PROVIDED RECORDS:
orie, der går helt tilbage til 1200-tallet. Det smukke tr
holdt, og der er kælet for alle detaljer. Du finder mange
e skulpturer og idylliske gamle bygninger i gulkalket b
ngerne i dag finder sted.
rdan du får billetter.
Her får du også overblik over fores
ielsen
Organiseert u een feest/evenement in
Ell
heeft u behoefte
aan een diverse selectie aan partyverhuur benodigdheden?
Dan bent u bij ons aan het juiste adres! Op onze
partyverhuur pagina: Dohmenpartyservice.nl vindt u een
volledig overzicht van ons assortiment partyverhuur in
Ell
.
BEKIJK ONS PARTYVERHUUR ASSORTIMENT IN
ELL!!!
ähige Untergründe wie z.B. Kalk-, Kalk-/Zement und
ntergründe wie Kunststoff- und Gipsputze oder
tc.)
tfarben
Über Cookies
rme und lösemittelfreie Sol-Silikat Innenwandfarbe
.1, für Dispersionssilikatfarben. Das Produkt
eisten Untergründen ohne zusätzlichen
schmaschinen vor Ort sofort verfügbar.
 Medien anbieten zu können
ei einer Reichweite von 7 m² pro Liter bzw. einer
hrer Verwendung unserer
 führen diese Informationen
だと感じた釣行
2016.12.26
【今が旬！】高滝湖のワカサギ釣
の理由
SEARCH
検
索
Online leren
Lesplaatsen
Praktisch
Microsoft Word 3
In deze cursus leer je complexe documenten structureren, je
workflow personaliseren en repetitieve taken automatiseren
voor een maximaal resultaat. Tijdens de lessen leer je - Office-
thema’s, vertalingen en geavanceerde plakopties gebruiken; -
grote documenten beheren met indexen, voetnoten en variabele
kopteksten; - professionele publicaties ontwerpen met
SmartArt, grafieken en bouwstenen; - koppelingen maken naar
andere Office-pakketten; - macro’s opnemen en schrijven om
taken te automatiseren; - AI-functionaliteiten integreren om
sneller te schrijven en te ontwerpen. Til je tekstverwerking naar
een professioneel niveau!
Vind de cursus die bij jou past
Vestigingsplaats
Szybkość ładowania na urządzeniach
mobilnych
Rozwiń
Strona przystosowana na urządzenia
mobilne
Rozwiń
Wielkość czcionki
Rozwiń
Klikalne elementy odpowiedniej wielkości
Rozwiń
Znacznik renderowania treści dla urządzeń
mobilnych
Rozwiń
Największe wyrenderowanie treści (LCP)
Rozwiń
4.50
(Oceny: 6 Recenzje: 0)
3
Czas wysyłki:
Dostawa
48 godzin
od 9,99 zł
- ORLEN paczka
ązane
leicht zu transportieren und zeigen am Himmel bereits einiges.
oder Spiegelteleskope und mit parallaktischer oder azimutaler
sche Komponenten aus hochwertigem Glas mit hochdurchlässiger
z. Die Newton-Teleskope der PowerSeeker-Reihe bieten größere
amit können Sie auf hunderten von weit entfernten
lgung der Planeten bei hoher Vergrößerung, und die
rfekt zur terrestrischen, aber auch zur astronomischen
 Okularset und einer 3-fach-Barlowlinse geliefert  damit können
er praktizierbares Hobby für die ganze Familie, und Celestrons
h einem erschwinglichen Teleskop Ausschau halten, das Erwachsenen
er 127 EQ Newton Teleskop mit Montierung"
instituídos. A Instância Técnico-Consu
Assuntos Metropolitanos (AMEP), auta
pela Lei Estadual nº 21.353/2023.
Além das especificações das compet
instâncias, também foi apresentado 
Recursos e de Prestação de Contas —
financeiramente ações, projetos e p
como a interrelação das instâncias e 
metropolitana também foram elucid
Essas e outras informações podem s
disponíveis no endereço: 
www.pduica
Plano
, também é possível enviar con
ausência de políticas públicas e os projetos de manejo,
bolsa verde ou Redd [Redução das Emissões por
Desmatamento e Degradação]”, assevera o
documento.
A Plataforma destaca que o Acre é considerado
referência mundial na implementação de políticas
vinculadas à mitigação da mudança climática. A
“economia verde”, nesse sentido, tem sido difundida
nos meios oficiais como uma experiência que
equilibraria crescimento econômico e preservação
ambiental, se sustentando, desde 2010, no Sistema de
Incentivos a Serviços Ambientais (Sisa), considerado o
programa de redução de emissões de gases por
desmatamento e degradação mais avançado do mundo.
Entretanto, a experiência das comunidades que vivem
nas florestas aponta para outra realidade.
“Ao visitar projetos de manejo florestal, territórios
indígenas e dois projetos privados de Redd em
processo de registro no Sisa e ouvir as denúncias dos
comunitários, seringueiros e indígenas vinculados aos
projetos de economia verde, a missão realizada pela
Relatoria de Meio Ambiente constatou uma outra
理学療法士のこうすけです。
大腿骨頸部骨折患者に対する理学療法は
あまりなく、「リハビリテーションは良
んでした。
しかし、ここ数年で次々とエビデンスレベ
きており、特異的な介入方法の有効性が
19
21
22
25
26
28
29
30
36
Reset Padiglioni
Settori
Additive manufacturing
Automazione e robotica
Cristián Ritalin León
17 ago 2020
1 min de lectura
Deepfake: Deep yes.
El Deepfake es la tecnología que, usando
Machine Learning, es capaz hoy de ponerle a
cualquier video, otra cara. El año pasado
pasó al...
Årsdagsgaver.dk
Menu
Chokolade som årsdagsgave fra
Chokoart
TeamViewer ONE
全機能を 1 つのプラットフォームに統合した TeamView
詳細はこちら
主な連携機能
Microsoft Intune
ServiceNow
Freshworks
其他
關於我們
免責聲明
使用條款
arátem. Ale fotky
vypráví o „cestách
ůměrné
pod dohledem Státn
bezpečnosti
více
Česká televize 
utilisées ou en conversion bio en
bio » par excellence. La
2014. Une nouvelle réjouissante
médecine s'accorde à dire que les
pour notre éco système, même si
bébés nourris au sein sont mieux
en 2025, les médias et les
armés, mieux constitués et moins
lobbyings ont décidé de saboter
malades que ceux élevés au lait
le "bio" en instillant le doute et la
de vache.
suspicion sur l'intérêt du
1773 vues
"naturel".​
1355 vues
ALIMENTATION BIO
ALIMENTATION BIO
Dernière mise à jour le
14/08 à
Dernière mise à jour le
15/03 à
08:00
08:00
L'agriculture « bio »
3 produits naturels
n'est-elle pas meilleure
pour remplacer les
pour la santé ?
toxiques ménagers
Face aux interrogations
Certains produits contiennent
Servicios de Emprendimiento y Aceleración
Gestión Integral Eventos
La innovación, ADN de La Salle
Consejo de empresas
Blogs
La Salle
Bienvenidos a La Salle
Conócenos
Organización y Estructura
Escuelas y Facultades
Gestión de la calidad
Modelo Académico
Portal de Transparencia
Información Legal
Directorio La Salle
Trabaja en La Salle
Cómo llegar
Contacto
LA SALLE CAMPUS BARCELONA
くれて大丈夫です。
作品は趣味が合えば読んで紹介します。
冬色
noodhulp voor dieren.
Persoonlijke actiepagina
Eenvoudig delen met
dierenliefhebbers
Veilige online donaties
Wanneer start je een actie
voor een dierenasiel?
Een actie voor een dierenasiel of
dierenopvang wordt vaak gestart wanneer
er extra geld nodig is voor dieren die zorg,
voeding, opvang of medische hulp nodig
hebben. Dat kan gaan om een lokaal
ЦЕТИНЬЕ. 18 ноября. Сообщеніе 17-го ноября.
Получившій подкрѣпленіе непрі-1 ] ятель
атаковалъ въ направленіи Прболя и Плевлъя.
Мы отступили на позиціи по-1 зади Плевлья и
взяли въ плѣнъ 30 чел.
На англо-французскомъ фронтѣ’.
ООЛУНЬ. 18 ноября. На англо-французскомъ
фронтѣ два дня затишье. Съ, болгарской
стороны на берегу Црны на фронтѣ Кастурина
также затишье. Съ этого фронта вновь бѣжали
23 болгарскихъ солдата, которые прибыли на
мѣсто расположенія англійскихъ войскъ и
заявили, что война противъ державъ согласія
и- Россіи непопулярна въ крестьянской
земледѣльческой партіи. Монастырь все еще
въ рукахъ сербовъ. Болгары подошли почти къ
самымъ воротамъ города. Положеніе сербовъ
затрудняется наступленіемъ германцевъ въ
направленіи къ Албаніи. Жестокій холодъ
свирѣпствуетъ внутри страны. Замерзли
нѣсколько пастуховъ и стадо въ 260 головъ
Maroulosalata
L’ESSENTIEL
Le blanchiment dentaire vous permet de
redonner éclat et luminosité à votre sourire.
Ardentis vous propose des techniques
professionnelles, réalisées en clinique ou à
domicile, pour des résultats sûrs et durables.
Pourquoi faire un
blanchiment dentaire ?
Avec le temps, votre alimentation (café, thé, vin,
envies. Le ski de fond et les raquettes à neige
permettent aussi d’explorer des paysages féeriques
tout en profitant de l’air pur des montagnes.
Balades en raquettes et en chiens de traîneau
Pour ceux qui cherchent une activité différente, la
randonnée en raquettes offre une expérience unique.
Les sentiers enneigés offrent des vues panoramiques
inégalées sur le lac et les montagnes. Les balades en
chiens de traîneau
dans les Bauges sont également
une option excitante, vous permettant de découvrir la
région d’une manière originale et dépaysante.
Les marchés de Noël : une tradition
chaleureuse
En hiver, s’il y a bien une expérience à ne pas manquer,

TO-DO ITEM:
Every line from the top of the material through the line containing "rme und lösemittelfreie" must be transcribed exactly, and no other line may appear.

ANSWER SECTION:
orie, der går helt tilbage til 1200-tallet. Det smukke tr
holdt, og der er kælet for alle detaljer. Du finder mange
e skulpturer og idylliske gamle bygninger i gulkalket b
ngerne i dag finder sted.
rdan du får billetter.
Her får du også overblik over fores
ielsen
Organiseert u een feest/evenement in
Ell
heeft u behoefte
aan een diverse selectie aan partyverhuur benodigdheden?
Dan bent u bij ons aan het juiste adres! Op onze
partyverhuur pagina: Dohmenpartyservice.nl vindt u een
volledig overzicht van ons assortiment partyverhuur in
Ell
.
BEKIJK ONS PARTYVERHUUR ASSORTIMENT IN
ELL!!!
ähige Untergründe wie z.B. Kalk-, Kalk-/Zement und
ntergründe wie Kunststoff- und Gipsputze oder
tc.)
tfarben
Über Cookies
rme und lösemittelfreie Sol-Silikat Innenwandfarbe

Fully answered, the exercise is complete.